## TEXT SHOWN
▼

Revolution Lullabye

January 31, 2013

Lang and Baehr, Data Mining

Lang, Susan and Craig Baehr. “Data Mining: A Hybrid Methodology for Complex and Dynamic Research.” College Composition and Communication 64.1 (September 2012): 172-194.

Lang and Baehr argue that data mining is a useful research methodology for researchers and administrators in composition and rhetoric because of its inductive nature and its ability to organize and use large sets of data.  Their article defines data mining, explains how current computer technologies make data mining an efficient and useful research tool, describes the process of data mining, gives an example of it in practice (from their work at Texas Tech), and names the limitation of the methodology.  They offer data mining as a tool for researchers to engage in a RAD research agenda, as called for by Richard Haswell and Chris Anson.  They believe that in this age of increased demand for accountability, data mining can help teachers and administrators develop better assessment techniques and argue for their programs.

Notable Notes

data mining allows for categorization, clustering, and the emergence of associations and patterns (178-179).

distinction: data mining is more inductive – the data comes first (not the hypothesis), and the findings emerge (179).

application of data mining to Chris Anson’s taxonomy of six types of research (research categories) (181-184).

example: why do students earn DFW in first-year writing? What are the factors? Data mining study at Texas Tech

limitations: the complexity and scope of the data; longitudinal studies are necessary to increase validity; it cannot completely substitute for other kinds of research methodology; quantitative methods aren’t as accepted in the field (190-191).

data mining process: (185-186)

  1. identify the problem(s)
  2. select raw source of data
  3. decide what measures or criteria to apply to the data
  4. develop a formal procedure (a repeatable process) for sifting through the data
  5. interpret the results

Quotable Quotes

“Data mining is the iterative process of systematically interpreting, organizing, and making meaning from data sources” (191).

“The increasingly accoutnability-focused climate of higher education demands that we at least begin to explore the use of data-mining technologies” (184).

“Data and text mining extend these activities beyond what is possible for us to do as individuals without the assistance of computer technology, as large amounts of numeric or textual data can be examined for various types of relationships, including classes, clusters, associations, and patterns” (178).

January 25, 2013

Moretti, Graphs, Maps, Trees

Moretti, Franco. Graphs, Maps, Trees: Abstract Models for a Literary History. London: Verso, 2005.

Moretti uses three distant reading approaches, borrowed from the social and natural sciences (graphs, maps, trees) as an way to investigate literary history on a large scale.  He argues that the corpus of literature is so large that it is necessary, in order to understand its evolution, to use quantitative approaches, like maps, graphs, and trees, which place emphasis not on individual texts but on larger movements in the field.

▲

A block of data:
▼

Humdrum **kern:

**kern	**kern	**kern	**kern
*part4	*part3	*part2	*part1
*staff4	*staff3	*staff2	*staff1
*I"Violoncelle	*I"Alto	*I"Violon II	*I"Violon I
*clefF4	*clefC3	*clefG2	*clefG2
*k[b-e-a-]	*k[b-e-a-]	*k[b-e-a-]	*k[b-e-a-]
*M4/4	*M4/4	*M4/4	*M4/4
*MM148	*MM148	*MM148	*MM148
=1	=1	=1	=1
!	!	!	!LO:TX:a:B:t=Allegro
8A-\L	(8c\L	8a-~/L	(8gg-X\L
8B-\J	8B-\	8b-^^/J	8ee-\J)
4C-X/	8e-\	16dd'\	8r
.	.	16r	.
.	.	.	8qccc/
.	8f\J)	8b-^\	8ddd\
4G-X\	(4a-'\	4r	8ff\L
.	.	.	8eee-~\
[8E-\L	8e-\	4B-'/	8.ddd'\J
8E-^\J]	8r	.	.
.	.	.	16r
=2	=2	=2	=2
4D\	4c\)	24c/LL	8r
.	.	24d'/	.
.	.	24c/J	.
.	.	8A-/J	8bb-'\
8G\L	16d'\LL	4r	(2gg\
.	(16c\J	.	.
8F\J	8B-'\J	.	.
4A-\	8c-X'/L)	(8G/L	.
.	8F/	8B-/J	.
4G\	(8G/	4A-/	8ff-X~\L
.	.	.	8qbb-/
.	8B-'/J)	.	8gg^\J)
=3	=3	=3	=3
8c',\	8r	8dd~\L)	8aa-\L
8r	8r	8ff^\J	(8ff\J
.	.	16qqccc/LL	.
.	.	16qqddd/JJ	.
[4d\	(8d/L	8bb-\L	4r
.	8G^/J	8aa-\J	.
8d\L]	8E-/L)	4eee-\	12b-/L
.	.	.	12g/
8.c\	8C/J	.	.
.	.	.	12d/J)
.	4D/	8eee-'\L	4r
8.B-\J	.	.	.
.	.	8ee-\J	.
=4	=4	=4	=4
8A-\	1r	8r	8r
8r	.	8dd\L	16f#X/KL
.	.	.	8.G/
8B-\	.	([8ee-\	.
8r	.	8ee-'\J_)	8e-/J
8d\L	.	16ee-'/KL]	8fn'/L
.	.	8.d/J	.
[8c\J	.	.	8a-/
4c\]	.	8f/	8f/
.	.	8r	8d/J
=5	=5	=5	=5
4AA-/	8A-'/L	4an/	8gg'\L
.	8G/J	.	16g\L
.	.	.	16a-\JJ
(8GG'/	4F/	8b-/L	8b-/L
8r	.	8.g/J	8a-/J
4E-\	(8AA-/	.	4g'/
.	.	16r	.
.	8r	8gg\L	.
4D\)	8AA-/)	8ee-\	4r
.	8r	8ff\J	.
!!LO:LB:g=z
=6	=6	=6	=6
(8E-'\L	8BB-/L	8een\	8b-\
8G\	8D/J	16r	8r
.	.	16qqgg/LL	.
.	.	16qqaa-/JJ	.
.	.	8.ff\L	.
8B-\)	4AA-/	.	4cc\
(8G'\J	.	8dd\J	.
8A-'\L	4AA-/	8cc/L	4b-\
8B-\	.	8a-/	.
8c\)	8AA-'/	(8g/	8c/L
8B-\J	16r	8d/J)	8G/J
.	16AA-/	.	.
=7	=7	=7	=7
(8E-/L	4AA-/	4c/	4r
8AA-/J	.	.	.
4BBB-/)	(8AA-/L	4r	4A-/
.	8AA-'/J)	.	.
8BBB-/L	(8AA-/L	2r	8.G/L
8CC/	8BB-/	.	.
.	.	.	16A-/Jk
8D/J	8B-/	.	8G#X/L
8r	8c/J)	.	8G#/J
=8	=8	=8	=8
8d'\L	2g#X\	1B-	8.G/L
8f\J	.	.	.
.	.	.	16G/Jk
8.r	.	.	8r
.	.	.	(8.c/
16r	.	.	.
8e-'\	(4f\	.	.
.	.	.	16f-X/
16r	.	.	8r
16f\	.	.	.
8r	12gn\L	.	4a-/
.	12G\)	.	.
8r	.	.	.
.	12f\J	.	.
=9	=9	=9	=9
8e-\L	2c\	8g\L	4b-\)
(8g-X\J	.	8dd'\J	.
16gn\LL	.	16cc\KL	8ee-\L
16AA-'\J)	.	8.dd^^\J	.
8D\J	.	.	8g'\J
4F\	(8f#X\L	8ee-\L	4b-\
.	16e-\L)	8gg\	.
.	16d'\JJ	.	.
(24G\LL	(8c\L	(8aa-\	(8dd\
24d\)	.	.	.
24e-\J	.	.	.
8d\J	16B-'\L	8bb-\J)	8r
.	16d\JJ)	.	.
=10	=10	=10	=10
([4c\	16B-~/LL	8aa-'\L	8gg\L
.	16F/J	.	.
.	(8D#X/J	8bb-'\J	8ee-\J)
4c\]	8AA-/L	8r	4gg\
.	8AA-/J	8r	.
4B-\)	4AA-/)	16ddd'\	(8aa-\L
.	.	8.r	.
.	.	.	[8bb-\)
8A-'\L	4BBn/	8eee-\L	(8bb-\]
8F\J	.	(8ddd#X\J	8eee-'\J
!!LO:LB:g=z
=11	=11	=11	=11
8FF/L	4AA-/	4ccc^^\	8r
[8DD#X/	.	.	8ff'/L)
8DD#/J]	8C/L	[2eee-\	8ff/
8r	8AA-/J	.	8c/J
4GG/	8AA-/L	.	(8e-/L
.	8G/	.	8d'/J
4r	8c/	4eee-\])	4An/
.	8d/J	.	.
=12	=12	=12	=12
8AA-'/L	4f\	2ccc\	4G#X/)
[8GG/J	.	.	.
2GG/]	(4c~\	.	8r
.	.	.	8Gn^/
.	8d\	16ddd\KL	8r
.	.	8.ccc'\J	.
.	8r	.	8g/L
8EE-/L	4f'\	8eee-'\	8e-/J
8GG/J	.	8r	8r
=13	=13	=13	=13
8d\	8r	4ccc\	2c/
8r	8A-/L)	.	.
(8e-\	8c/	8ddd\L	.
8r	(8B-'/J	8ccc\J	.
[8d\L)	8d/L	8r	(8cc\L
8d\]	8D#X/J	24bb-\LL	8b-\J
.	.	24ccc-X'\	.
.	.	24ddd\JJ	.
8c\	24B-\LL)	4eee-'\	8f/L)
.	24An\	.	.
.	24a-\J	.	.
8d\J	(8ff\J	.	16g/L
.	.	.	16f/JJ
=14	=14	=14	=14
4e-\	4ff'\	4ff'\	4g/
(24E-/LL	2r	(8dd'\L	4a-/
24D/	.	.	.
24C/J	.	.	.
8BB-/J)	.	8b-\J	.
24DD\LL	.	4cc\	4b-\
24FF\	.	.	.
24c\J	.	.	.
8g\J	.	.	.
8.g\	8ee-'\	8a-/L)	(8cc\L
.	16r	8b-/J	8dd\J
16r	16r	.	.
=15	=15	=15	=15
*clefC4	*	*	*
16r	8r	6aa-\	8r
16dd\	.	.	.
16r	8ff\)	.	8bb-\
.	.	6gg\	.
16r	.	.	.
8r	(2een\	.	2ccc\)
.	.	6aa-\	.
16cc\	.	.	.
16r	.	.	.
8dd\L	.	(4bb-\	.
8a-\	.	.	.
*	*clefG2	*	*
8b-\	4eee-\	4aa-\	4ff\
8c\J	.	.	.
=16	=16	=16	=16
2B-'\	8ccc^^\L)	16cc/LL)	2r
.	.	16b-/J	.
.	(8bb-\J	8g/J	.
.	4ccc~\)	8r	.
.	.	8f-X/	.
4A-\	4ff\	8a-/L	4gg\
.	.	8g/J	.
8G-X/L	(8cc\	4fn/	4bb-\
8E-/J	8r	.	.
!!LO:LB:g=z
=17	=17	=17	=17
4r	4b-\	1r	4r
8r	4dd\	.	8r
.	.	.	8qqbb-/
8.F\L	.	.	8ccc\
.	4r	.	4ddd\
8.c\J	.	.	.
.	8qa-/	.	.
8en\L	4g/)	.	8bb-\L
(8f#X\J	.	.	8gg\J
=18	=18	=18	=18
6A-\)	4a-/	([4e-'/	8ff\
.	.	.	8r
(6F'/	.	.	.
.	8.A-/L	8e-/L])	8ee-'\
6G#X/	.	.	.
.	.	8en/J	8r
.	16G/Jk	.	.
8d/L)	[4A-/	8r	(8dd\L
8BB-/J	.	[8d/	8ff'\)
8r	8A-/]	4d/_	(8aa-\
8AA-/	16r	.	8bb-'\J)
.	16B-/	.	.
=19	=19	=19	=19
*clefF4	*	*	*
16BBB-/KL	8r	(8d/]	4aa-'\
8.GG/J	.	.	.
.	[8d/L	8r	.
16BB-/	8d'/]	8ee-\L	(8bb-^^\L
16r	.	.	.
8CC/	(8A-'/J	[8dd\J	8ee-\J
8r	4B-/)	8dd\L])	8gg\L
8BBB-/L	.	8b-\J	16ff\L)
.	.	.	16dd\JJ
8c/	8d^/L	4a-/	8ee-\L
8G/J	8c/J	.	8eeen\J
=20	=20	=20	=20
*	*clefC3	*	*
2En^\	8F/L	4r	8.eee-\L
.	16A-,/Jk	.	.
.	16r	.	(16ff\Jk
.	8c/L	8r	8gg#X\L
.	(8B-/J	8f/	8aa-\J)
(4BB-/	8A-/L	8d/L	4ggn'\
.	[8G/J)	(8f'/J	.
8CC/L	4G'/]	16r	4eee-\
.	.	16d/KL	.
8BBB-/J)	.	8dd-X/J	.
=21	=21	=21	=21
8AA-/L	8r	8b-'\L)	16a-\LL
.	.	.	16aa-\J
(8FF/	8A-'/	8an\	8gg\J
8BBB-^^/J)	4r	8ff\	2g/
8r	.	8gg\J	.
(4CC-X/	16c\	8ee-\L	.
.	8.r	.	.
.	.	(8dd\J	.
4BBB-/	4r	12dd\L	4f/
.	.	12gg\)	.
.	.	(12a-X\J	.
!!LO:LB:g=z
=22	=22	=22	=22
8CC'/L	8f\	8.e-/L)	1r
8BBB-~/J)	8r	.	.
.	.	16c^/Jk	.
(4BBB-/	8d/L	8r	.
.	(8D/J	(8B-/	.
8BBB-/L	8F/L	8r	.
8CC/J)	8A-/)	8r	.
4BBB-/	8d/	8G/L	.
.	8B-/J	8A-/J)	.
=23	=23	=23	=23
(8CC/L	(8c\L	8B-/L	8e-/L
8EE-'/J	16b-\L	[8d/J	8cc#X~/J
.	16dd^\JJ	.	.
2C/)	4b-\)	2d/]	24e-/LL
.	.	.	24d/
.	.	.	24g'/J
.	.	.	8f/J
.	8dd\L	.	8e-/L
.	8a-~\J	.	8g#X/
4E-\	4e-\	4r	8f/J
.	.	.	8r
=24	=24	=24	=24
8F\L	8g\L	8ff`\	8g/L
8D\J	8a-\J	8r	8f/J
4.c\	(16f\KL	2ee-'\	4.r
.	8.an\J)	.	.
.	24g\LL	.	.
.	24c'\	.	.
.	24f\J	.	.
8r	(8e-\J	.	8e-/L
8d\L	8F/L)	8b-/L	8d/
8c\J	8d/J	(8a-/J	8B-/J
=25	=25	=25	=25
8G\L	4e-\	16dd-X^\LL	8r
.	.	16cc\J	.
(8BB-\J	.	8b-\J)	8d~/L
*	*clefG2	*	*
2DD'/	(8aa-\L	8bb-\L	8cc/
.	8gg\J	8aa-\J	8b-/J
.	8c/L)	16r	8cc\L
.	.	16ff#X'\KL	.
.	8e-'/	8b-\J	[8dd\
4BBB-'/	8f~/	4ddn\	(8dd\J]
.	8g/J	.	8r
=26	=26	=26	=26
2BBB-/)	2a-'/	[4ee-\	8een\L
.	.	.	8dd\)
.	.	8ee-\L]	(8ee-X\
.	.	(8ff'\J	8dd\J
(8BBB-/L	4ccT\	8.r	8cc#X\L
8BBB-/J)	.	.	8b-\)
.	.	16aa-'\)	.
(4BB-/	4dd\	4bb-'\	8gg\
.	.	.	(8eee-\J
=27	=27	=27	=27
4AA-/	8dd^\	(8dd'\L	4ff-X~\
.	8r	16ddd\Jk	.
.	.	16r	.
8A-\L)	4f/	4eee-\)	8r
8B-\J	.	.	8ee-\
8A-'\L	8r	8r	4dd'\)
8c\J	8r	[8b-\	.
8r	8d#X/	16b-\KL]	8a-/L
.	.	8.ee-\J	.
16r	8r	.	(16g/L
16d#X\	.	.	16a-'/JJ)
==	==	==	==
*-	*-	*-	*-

▲

## REQUIREMENTS
1. Reproduce the blog post starting at "distinction: data mining" and ending at "the field (190-191).", replacing "longitudinal" with "long-term".
2. In the blog post, which pages are cited for the steps of the data mining process?
The entries have no connection to the blog post.

## RESULTS FOR EACH TASK
1.
distinction: data mining is more inductive – the data comes first (not the hypothesis), and the findings emerge (179).

application of data mining to Chris Anson’s taxonomy of six types of research (research categories) (181-184).

example: why do students earn DFW in first-year writing? What are the factors? Data mining study at Texas Tech

limitations: the complexity and scope of the data; long-term studies are necessary to increase validity; it cannot completely substitute for other kinds of research methodology; quantitative methods aren’t as accepted in the field (190-191).

2. Pages 185-186.